- Born: August 19, 1966 (age 59) Roselle, New Jersey, U.S.
- Occupation: Actor
- Years active: 1987, 2001–present
- Known for: Law & Order

= Chris McGarry =

American actor (born 1966)

Chris McGarry (born August 19, 1966) is an American actor born in Roselle, New Jersey, known for his performance in the American television series Law & Order on NBC from 2001 to 2005. Some of his other television acting credits include Law & Order: Special Victims Unit, CSI: Crime Scene Investigation, The Sopranos, The Unit, Boston Legal, Mad Men, Big Love and 24. In 2012, he had a four-episode stint as Dr. Banks in the series Awake. In 2023, he appeared as the main character in The Murdoch Murders, directed by Jason Winn.
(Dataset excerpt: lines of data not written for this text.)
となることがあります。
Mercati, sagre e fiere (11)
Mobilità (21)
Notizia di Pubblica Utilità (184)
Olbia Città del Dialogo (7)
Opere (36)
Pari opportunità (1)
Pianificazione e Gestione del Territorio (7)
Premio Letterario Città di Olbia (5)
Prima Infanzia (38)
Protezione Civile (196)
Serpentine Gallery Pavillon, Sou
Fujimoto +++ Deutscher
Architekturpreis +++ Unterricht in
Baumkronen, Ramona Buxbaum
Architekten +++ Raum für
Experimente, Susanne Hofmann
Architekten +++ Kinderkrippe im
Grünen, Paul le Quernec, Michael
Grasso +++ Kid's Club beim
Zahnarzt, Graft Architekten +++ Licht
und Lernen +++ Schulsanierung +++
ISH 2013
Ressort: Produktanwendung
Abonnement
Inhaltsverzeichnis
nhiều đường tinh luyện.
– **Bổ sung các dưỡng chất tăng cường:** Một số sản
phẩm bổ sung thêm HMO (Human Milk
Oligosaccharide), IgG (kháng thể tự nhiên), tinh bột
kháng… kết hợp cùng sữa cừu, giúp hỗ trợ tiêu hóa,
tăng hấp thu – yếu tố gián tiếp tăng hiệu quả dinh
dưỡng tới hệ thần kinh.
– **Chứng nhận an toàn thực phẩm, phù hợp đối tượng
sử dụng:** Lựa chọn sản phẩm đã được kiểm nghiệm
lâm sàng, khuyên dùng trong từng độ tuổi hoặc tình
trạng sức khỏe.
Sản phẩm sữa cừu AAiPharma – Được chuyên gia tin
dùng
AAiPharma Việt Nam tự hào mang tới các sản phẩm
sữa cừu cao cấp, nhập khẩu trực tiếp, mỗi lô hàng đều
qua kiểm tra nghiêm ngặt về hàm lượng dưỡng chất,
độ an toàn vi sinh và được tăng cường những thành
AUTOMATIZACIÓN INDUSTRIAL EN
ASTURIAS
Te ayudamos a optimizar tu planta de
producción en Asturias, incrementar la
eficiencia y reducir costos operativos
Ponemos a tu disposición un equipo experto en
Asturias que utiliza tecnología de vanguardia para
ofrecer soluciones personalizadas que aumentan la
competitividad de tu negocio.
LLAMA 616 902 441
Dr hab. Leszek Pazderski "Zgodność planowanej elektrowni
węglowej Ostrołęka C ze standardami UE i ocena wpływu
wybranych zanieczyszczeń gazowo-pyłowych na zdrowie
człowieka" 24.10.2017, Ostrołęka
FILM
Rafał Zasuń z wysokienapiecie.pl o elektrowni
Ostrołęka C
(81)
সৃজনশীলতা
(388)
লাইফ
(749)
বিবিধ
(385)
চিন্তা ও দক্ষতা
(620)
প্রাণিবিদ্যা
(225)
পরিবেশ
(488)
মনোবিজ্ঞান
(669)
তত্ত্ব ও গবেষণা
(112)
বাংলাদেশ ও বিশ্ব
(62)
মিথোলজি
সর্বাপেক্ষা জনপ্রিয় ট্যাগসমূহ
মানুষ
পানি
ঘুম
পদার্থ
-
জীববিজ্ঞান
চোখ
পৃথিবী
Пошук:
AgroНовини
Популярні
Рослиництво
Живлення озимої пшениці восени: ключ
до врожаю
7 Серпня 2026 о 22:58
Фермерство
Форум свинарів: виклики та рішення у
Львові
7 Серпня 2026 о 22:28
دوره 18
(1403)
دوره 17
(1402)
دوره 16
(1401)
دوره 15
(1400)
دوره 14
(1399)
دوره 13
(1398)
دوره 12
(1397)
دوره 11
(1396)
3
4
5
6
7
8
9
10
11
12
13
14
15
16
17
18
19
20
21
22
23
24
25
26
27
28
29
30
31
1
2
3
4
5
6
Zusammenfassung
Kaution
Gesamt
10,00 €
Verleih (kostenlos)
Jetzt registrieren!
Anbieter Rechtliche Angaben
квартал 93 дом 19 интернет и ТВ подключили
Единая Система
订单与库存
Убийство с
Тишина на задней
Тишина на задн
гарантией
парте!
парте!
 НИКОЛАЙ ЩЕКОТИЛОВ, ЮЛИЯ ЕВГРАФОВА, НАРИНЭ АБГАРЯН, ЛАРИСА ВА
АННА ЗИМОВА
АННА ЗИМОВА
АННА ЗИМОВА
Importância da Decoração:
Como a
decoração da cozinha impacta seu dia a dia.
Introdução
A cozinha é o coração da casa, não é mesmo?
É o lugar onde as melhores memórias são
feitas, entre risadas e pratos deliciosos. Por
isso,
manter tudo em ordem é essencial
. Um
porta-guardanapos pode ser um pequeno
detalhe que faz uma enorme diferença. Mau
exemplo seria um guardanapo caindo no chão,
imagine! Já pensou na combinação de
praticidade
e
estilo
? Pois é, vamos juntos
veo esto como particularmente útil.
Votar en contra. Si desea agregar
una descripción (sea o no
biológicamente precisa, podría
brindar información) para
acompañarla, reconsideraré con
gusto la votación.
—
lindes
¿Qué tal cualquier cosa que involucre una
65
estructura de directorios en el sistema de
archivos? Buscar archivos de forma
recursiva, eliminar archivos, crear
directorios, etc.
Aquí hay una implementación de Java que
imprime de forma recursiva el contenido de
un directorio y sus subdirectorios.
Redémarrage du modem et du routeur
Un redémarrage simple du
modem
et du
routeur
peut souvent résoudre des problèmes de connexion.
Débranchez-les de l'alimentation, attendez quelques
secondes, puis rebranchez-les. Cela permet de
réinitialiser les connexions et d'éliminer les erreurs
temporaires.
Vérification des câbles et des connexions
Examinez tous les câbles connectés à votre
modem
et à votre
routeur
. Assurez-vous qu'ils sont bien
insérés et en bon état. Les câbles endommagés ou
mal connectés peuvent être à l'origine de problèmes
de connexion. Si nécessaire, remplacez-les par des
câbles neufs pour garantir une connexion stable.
McGarry has also performed on stage in the New York City and Chicago area.
He made his Broadway Debut in SALOME with Al Pacino and starred opposite Cherry Jones in the National Broadway Tour of John Patrick Shanley's DOUBT. McGarry also starred opposite Timothee Chalamet and Robert Sean Leonard in Shanley’s PRODIGAL SON for Manhattan Theatre Club and with Tom Hardy in Brett C. Leonard's THE LONG RED ROAD, directed by Philip Seymour Hoffman, at The Goodman Theater in Chicago. He is a member of The Actor's Studio and LAByrinth Theater Company.